*Problem*. From the line with "M107 535 169 538 168 563 105 560Z" through the line with "M2110 672 2160 675 2159 698 2109 695Z", repeat the entries verbatim, both end lines included, and add nothing.

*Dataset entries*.
....
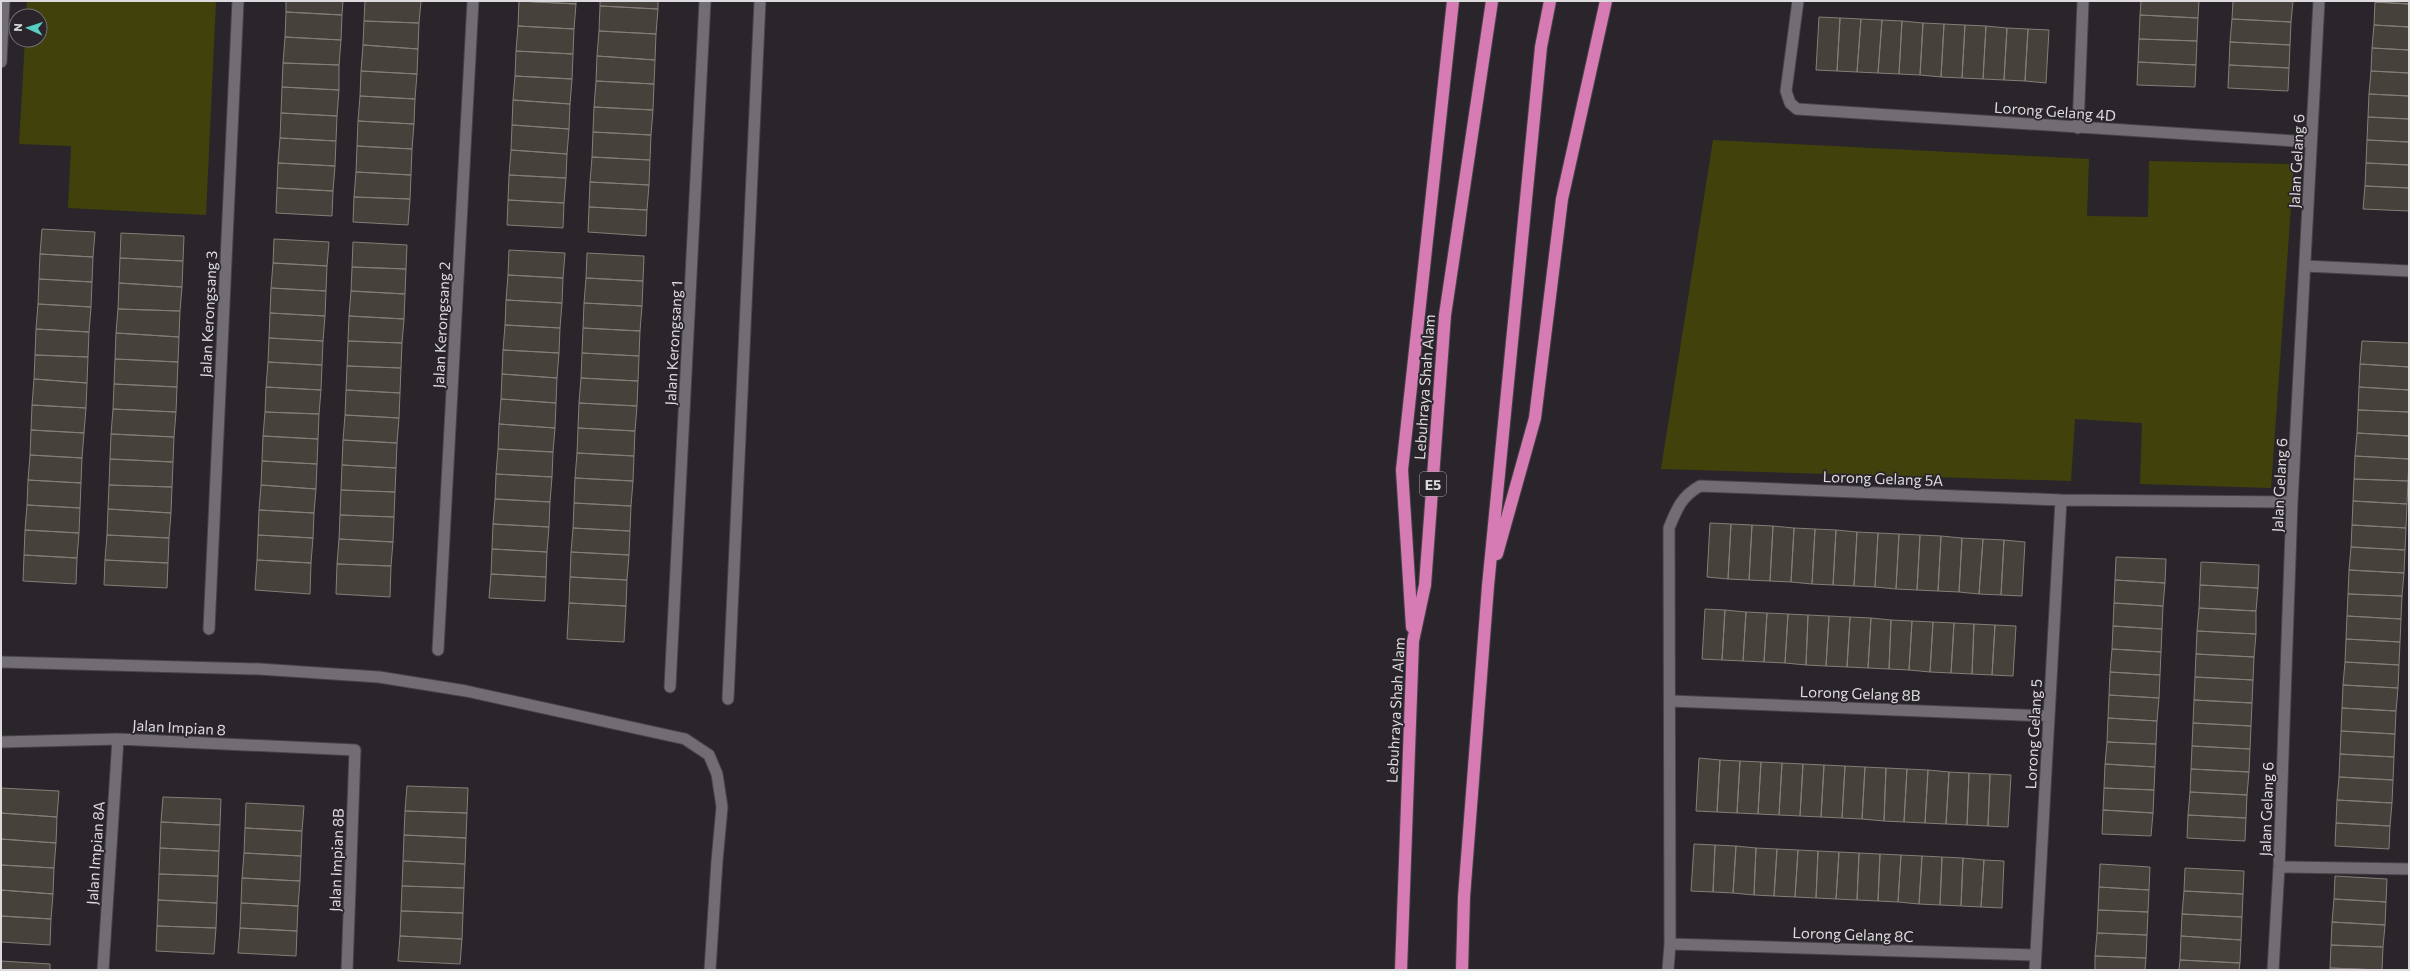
<svg xmlns="http://www.w3.org/2000/svg" width="2410" height="971" font-family="Commissioner,sans-serif">
<rect width="100%" height="100%" fill="#2a252b"/>
<path fill="#41420b" d="M27 1H216L206 215 68 208 71 146 19 144 25 40H40V16H26Z
M1713 140 2089 159 2087 216 2148 217 2149 161 2294 164 2271 488 2140 484 2142 423 2075 419 2071 481 1661 469Z"/>
<path fill="#47413c" stroke="#847e78" d="M286 1H343L342 15 286 12Z
M365 1H421L419 23 364 21Z
M519 1H576V4Z
M519 1 576 4 574 29 518 26Z
M600 1H658V9L600 6Z
M2141 1H2199L2198 18 2140 15Z
M2233 1H2293L2291 22 2232 19Z
M2375 1H2409V4L2375 2Z
M2375 2 2409 4V27L2374 25Z
M600 6 658 9 656 34 599 31Z
M286 12 342 15 341 40 285 37Z
M2140 15 2198 18 2197 41 2139 39Z
M1819 17 1840 18 1837 71 1816 70Z
M1840 18 1861 19 1857 72 1837 71Z
M1861 19 1882 20 1878 73 1857 72Z
M2232 19 2291 22 2290 45 2230 42Z
M1882 20 1902 21 1899 74 1878 73Z
M364 21 419 23 418 49 363 45Z
M1902 21 1923 23 1920 75 1899 74Z
M1923 23 1944 24 1941 77 1920 75Z
M1944 24 1965 25 1962 78 1941 77Z
M1965 25 1986 26 1983 79 1962 78Z
M2374 25 2409 27V50L2372 48Z
M518 26 574 29 573 54 516 51Z
M1986 26 2007 28 2004 80 1983 79Z
M2007 28 2028 29 2025 81 2004 80Z
M2028 29 2049 30 2046 83 2025 81Z
M599 31 656 34 655 60 597 56Z
M285 37 341 40 339 65 283 63Z
M2139 39 2197 41 2196 65 2138 62Z
M2230 42 2290 45 2289 68 2229 65Z
M363 45 418 49 417 74 361 71Z
M2372 48 2409 50V73L2371 71Z
M516 51 573 54 572 79 515 76Z
M597 56 655 60 654 84 596 81Z
M2138 62 2196 65 2195 87 2137 85Z
M283 63 339 65V90L282 87Z
M2229 65 2289 68 2288 91 2228 88Z
M361 71 417 74 415 99 360 96Z
M2371 71 2409 73V96L2369 94Z
M515 76 572 79 570 104 513 100Z
M596 81 654 84 653 110 594 107Z
M282 87 339 90 337 116 281 113Z
M2369 94 2409 96V119L2368 117Z
M360 96 415 99 414 124 358 121Z
M513 100 570 104 569 129 512 125Z
M594 107 653 110 651 135 593 132Z
M281 113 337 116 336 141 280 138Z
M2368 117 2409 119V142L2367 140Z
M358 121 414 124 412 149 357 146Z
M512 125 569 129 567 154 511 150Z
M593 132 651 135 650 160 592 157Z
M280 138 336 141 335 166 278 163Z
M2367 140 2409 142V165L2366 163Z
M357 146 412 149 411 175 356 172Z
M511 150 567 154 566 178 509 175Z
M592 157 650 160 649 185 590 182Z
M278 163 335 166 333 191 277 188Z
M2366 163 2409 165V188L2365 186Z
M356 172 411 175 410 199 354 197Z
M509 175 566 178 564 203 508 200Z
M590 182 649 185 647 210 589 207Z
M2365 186 2409 188V211L2363 209Z
M277 188 333 191 332 216 276 213Z
M354 197 410 199 408 225 353 222Z
M508 200 564 203 563 228 507 225Z
M589 207 647 210 646 236 588 232Z
M42 229 95 232 93 257 40 254Z
M121 233 184 236 183 261 120 258Z
M274 239 329 242 327 266 273 263Z
M353 242 407 245 406 269 352 267Z
M509 250 565 253 563 278 508 275Z
M587 253 644 256 643 281 586 278Z
M40 254 93 257 92 282 39 279Z
M120 258 183 261 182 287 119 283Z
M273 263 327 266 326 291 271 288Z
M352 267 406 269 405 294 351 291Z
M508 275 563 278 562 303 506 300Z
M586 278 643 281 642 306 584 303Z
M39 279 92 282 91 307 38 304Z
M119 283 182 287 180 311 118 309Z
M271 288 326 291 325 316 270 313Z
M351 291 405 294 404 319 349 316Z
M506 300 562 303 560 328 505 325Z
M584 303 642 306 640 331 583 328Z
M38 304 91 307 89 332 36 329Z
M118 309 180 311 179 337 116 333Z
M270 313 325 316 323 341 269 338Z
M349 316 404 319 402 343 348 341Z
M505 325 560 328 559 353 503 350Z
M583 328 640 331 639 356 582 353Z
M36 329 89 332 88 357 35 355Z
M116 333 179 337 178 362 115 359Z
M269 338 323 341 322 365 268 362Z
M348 341 402 343 401 368 347 366Z
M2362 341 2409 343V367L2360 364Z
M503 350 559 353 557 378 502 374Z
M582 353 639 356 638 381 581 378Z
M35 355 88 357 87 383 34 379Z
M115 359 178 362 177 387 114 384Z
M268 362 322 365 321 390 266 387Z
M2360 364 2409 367V390L2359 387Z
M347 366 401 368 400 393 346 390Z
M502 374 557 378 556 403 501 399Z
M581 378 638 381 637 406 579 403Z
M34 379 87 383 86 408 32 405Z
M114 384 177 387 176 412 113 409Z
M266 387 321 390 319 414 265 412Z
M2359 387 2409 390V412L2358 410Z
M346 390 400 393 399 418 345 415Z
M501 399 556 403 555 428 499 424Z
M579 403 637 406 635 431 578 428Z
M32 405 86 408 84 433 31 430Z
M113 409 176 412 174 437 111 434Z
M2358 410 2409 412V436L2357 433Z
M265 412 319 414 318 439 263 436Z
M345 415 399 418 397 443 343 440Z
M499 424 555 428 553 452 498 449Z
M578 428 635 431 634 456 577 453Z
M31 430 84 433 82 458 30 455Z
M2357 433 2409 436V459L2355 456Z
M111 434 174 437 173 462 110 459Z
M263 436 318 439 317 464 262 461Z
M343 440 397 443 396 468 342 465Z
M498 449 553 452 552 477 496 474Z
M577 453 634 456 633 481 575 478Z
M30 455 82 458 81 483 28 480Z
M2355 456 2409 459 2408 481 2354 479Z
M110 459 173 462 172 487 109 485Z
M262 461 317 464 316 489 261 485Z
M342 465 396 468 395 492 341 490Z
M496 474 552 477 550 502 495 499Z
M575 478 633 481 631 506 574 503Z
M2354 479 2408 481 2407 504 2353 501Z
M28 480 81 483 80 508 27 505Z
M109 485 172 487 171 513 108 509Z
M261 485 316 489 314 513 259 510Z
M341 490 395 492 394 517 340 515Z
M495 499 550 502 549 527 493 524Z
M2353 501 2407 504 2406 528 2352 525Z
M574 503 631 506 630 531 573 528Z
M27 505 80 508 79 533 25 530Z
M108 509 171 513 169 538 107 535Z
M259 510 314 513 313 538 258 535Z
M340 515 394 517 393 542 339 539Z
M1710 523 1731 524 1728 579 1707 577Z
M493 524 549 527 547 552 492 549Z
M1731 524 1752 525 1749 580 1728 579Z
M1752 525 1773 526 1770 581 1749 580Z
M2352 525 2406 528 2405 550 2351 547Z
M1773 526 1794 528 1791 582 1770 581Z
M573 528 630 531 629 555 571 552Z
M1794 528 1815 529 1812 584 1791 582Z
M1815 529 1836 530 1833 585 1812 584Z
M25 530 79 533 77 558 24 555Z
M1836 530 1857 532 1854 586 1833 585Z
M1857 532 1878 533 1875 587 1854 586Z
M1878 533 1899 534 1896 589 1875 587Z
M1899 534 1920 535 1917 590 1896 589Z
M107 535 169 538 168 563 105 560Z
M258 535 313 538 311 563 257 560Z
M1920 535 1941 536 1938 591 1917 590Z
M1941 536 1962 538 1959 592 1938 591Z
M1962 538 1983 539 1979 594 1959 592Z
M339 539 393 542 391 566 337 564Z
M1983 539 2004 540 2001 595 1979 594Z
M2004 540 2025 542 2022 596 2001 595Z
M2351 547 2405 550 2404 573 2349 570Z
M492 549 547 552 546 577 491 574Z
M571 552 629 555 627 580 570 577Z
M24 555 77 558 76 584 23 581Z
M2116 557 2166 559 2165 583 2115 580Z
M105 560 168 563 167 588 104 585Z
M257 560 311 563 310 594 255 590Z
M2201 562 2259 565 2258 588 2200 585Z
M337 564 391 566 390 597 336 594Z
M2349 570 2404 573 2402 596 2348 594Z
M491 574 546 577 545 601 489 598Z
M570 577 627 580 626 606 569 603Z
M2115 580 2165 583 2163 606 2114 603Z
M2200 585 2258 588 2256 611 2199 608Z
M2348 594 2402 596 2401 619 2347 616Z
M569 603 626 606 624 642 567 639Z
M2114 603 2163 606 2162 629 2113 626Z
M2199 608 2256 611V634L2197 631Z
M1705 609 1725 610 1722 660 1702 659Z
M1725 610 1746 612 1743 661 1722 660Z
M1746 612 1767 613 1764 662 1743 661Z
M1767 613 1788 614 1785 663 1764 662Z
M1788 614 1808 615 1806 665 1785 663Z
M1808 615 1829 616 1826 666 1806 665Z
M1829 616 1850 617 1847 667 1826 666Z
M2347 616 2401 619 2400 642 2346 639Z
M1850 617 1871 618 1868 668 1847 667Z
M1871 618 1891 620 1889 669 1868 668Z
M1891 620 1912 621 1909 670 1889 669Z
M1912 621 1933 622 1930 672 1909 670Z
M1933 622 1954 623 1951 673 1930 672Z
M1954 623 1974 624 1972 674 1951 673Z
M1974 624 1995 625 1992 675 1972 674Z
M1995 625 2016 626 2013 676 1992 675Z
M2113 626 2162 629 2161 652 2112 649Z
M2197 631 2256 634 2254 657 2196 654Z
M2346 639 2400 642 2399 665 2345 662Z
M2112 649 2161 652 2160 675 2110 672Z
M2196 654 2254 657 2253 680 2195 677Z
M2345 662 2399 665 2398 688 2343 685Z
M2110 672 2160 675 2159 698 2109 695Z
M2195 677 2253 680 2252 703 2194 700Z
M2343 685 2398 688 2396 711 2342 708Z
M2109 695 2159 698 2157 721 2108 718Z
M2194 700 2252 703 2251 726 2193 723Z
M2342 708 2396 711 2395 734 2341 731Z
M2108 718 2157 721 2156 744 2107 742Z
M2193 723 2251 726 2250 749 2192 746Z
M2341 731 2395 734 2394 757 2340 754Z
M2107 742 2156 744 2155 767 2105 764Z
M2192 746 2250 749 2249 772 2191 769Z
M2340 754 2394 757 2393 780 2339 777Z
M1699 758 1720 760 1717 812 1696 811Z
M1720 760 1740 761 1737 813 1717 812Z
M1740 761 1761 762 1758 814 1737 813Z
M1761 762 1782 763 1779 815 1758 814Z
M1782 763 1803 764 1800 816 1779 815Z
M1803 764 1824 765 1821 817 1800 816Z
M2105 764 2155 767 2154 790 2104 788Z
M1824 765 1845 766 1842 818 1821 817Z
M1845 766 1865 767 1862 819 1842 818Z
M1865 767 1886 768 1884 821 1862 819Z
M1886 768 1907 769 1904 822 1884 821Z
M1907 769 1928 770 1925 823 1904 822Z
M2191 769 2249 772 2247 795 2190 792Z
M1928 770 1949 772 1946 824 1925 823Z
M1949 772 1969 773 1967 825 1946 824Z
M1969 773 1990 774 1988 826 1967 825Z
M1990 774 2011 775 2008 827 1988 826Z
M2339 777 2393 780 2392 803 2337 800Z
M407 786 468 788 467 813 405 811Z
M1 788 59 791 57 817 1 813Z
M2104 788 2154 790 2153 813 2103 810Z
M2190 792 2247 795 2246 818 2188 815Z
M163 797 221 799 220 825 161 822Z
M2337 800 2392 803 2390 826 2336 823Z
M246 803 304 806 302 831 245 828Z
M2103 810 2153 813 2151 836 2102 834Z
M405 811 467 813 466 838 404 835Z
M1 813 57 817 56 843 1 839Z
M2188 815 2246 818 2245 841 2187 838Z
M161 822 220 825 219 851 160 848Z
M2336 823 2390 826 2389 849 2335 846Z
M245 828 302 831 301 856 244 853Z
M404 835 466 838 465 864 403 861Z
M1 839 56 843 54 868 1 865Z
M1694 844 1715 845 1713 892 1691 891Z
M1715 845 1736 846 1733 893 1713 892Z
M1736 846 1756 848 1754 895 1733 893Z
M160 848 219 851 218 876 159 874Z
M1756 848 1777 849 1774 896 1754 895Z
M1777 849 1798 850 1795 897 1774 896Z
M1798 850 1818 851 1816 898 1795 897Z
M1818 851 1839 852 1836 899 1816 898Z
M1839 852 1859 853 1857 900 1836 899Z
M244 853 301 856 300 881 242 878Z
M1859 853 1880 854 1878 901 1857 900Z
M1880 854 1901 855 1898 902 1878 901Z
M1901 855 1922 856 1919 904 1898 902Z
M1922 856 1942 857 1940 905 1919 904Z
M1942 857 1963 858 1961 906 1940 905Z
M1963 858 1984 860 1981 907 1961 906Z
M1984 860 2004 861 2002 908 1981 907Z
M403 861 465 864 464 888 402 886Z
M2100 864 2150 867 2149 890 2099 887Z
M1 865 54 868 53 894 1 890Z
M2185 868 2244 871 2243 894 2184 891Z
M159 874 218 876 217 903 158 900Z
M2335 876 2387 879 2386 902 2334 899Z
M242 878 300 881 298 906 241 903Z
M402 886 464 888 463 913 401 911Z
M2099 887 2149 890 2148 912 2098 910Z
M1 890 53 894 51 919 1 916Z
M2184 891 2243 894 2242 917 2182 914Z
M2334 899 2386 902 2385 925 2332 922Z
M158 900 217 903 216 928 157 926Z
M241 903 298 906 297 931 240 928Z
M2098 910 2148 912 2147 935 2097 933Z
M401 911 463 913 462 939 400 936Z
M2182 914 2242 917 2241 940 2181 936Z
M1 916 51 919 50 945 1 942Z
M2332 922 2385 925 2383 947 2331 945Z
M157 926 216 928 214 954 156 951Z
M240 928 297 931 296 956 238 953Z
M2097 933 2147 935 2146 958 2095 956Z
M400 936 462 939 460 964 398 961Z
M2181 936 2241 940 2240 963 2180 960Z
M2331 945 2383 947 2382 970 2330 968Z
M2095 956 2146 958 2145 970H2095Z
M2180 960 2240 963 2239 970H2179Z
M1 961 50 964V970H1Z
M2330 968 2377 970H2330Z"/>
<g fill="none" stroke-linecap="round" stroke-linejoin="round">
<defs>
<path id="minor" d="M1798 1 1786 91 1790 103 1797 109 2311 142
M1 62 4 1
M2078 128 2083 1
M2306 266 2409 271
M209 629 238 1
M438 650 473 1
M670 687 705 1
M728 699 760 1
M1670 701 2048 716
M1 742 118 739 355 750 347 970
M2279 867 2409 869
M1670 944 2035 955
M103 970 118 739
M1668 970 1670 944 1669 528C1677 508 1682 496 1700 486L2061 500 2292 502
M2035 970 2061 500
M2273 970 2279 867 2292 502 2319 1"/>
<path id="tertiary" d="M1 662 259 669 379 677 466 691 685 739 709 755 717 774 722 807 717 861 710 970"/>
<path id="motorway" d="M1497 554 1535 418 1562 199 1606 1
M1412 627 1402 470 1453 1
M1401 970 1413 641 1425 585 1445 315 1492 1
M1462 970 1464 897 1488 586 1541 47 1550 1"/>
</defs>
<use href="#minor" stroke="#474348" stroke-width="13"/>
<use href="#tertiary" stroke="#474348" stroke-width="13"/>
<use href="#motorway" stroke="#474348" stroke-width="14"/>
<use href="#minor" stroke="#726d74" stroke-width="11"/>
<use href="#tertiary" stroke="#726d74" stroke-width="11"/>
<use href="#motorway" stroke="#d67bb3" stroke-width="12"/>
</g>
<g text-anchor="middle" dominant-baseline="central" stroke-width="3.5" stroke-linejoin="round" paint-order="stroke">
<rect fill="#2a252b" stroke="#a8a4a9" stroke-width="1" x="1420" y="472" width="26" height="24" rx="3"/>
<g font-size="14" font-weight="bold" fill="#dedbdf">
<text x="1433" y="484">E5</text>
</g>
<g font-size="15" fill="#dedbdf" stroke="#2a252b">
<text transform="translate(2055 111) rotate(4)">Lorong Gelang 4D</text>
<text transform="translate(2296 161) rotate(-87)">Jalan Gelang 6</text>
<text transform="translate(208 314) rotate(-87)">Jalan Kerongsang 3</text>
<text transform="translate(441 325) rotate(-87)">Jalan Kerongsang 2</text>
<text transform="translate(673 343) rotate(-87)">Jalan Kerongsang 1</text>
<text transform="translate(1424 387) rotate(-86)">Lebuhraya Shah Alam</text>
<text transform="translate(1883 478) rotate(2)">Lorong Gelang 5A</text>
<text transform="translate(2279 485) rotate(-87)">Jalan Gelang 6</text>
<text transform="translate(1860 693) rotate(2)">Lorong Gelang 8B</text>
<text transform="translate(1395 710) rotate(-87)">Lebuhraya Shah Alam</text>
<text transform="translate(179 727) rotate(3)">Jalan Impian 8</text>
<text transform="translate(2033 734) rotate(-87)">Lorong Gelang 5</text>
<text transform="translate(2266 809) rotate(-88)">Jalan Gelang 6</text>
<text transform="translate(95 853) rotate(-86)">Jalan Impian 8A</text>
<text transform="translate(336 860) rotate(-88)">Jalan Impian 8B</text>
<text transform="translate(1853 934) rotate(2)">Lorong Gelang 8C</text>
</g>
</g>
<rect width="2410" height="971" fill="none" stroke="#dedbdf" stroke-width="4"/>
<g transform="translate(28 28) rotate(273)"><circle r="19" fill="#2a252b" stroke="#726e73"/>
<path d="M0-3L7 15L0 10L-7 15Z" fill="#57cec1"/>
<text y="-6" font-size="11" font-weight="bold" text-anchor="middle" fill="#dedbdf">N</text>
</g>
</svg>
....
*Answer*.
M107 535 169 538 168 563 105 560Z
M258 535 313 538 311 563 257 560Z
M1920 535 1941 536 1938 591 1917 590Z
M1941 536 1962 538 1959 592 1938 591Z
M1962 538 1983 539 1979 594 1959 592Z
M339 539 393 542 391 566 337 564Z
M1983 539 2004 540 2001 595 1979 594Z
M2004 540 2025 542 2022 596 2001 595Z
M2351 547 2405 550 2404 573 2349 570Z
M492 549 547 552 546 577 491 574Z
M571 552 629 555 627 580 570 577Z
M24 555 77 558 76 584 23 581Z
M2116 557 2166 559 2165 583 2115 580Z
M105 560 168 563 167 588 104 585Z
M257 560 311 563 310 594 255 590Z
M2201 562 2259 565 2258 588 2200 585Z
M337 564 391 566 390 597 336 594Z
M2349 570 2404 573 2402 596 2348 594Z
M491 574 546 577 545 601 489 598Z
M570 577 627 580 626 606 569 603Z
M2115 580 2165 583 2163 606 2114 603Z
M2200 585 2258 588 2256 611 2199 608Z
M2348 594 2402 596 2401 619 2347 616Z
M569 603 626 606 624 642 567 639Z
M2114 603 2163 606 2162 629 2113 626Z
M2199 608 2256 611V634L2197 631Z
M1705 609 1725 610 1722 660 1702 659Z
M1725 610 1746 612 1743 661 1722 660Z
M1746 612 1767 613 1764 662 1743 661Z
M1767 613 1788 614 1785 663 1764 662Z
M1788 614 1808 615 1806 665 1785 663Z
M1808 615 1829 616 1826 666 1806 665Z
M1829 616 1850 617 1847 667 1826 666Z
M2347 616 2401 619 2400 642 2346 639Z
M1850 617 1871 618 1868 668 1847 667Z
M1871 618 1891 620 1889 669 1868 668Z
M1891 620 1912 621 1909 670 1889 669Z
M1912 621 1933 622 1930 672 1909 670Z
M1933 622 1954 623 1951 673 1930 672Z
M1954 623 1974 624 1972 674 1951 673Z
M1974 624 1995 625 1992 675 1972 674Z
M1995 625 2016 626 2013 676 1992 675Z
M2113 626 2162 629 2161 652 2112 649Z
M2197 631 2256 634 2254 657 2196 654Z
M2346 639 2400 642 2399 665 2345 662Z
M2112 649 2161 652 2160 675 2110 672Z
M2196 654 2254 657 2253 680 2195 677Z
M2345 662 2399 665 2398 688 2343 685Z
M2110 672 2160 675 2159 698 2109 695Z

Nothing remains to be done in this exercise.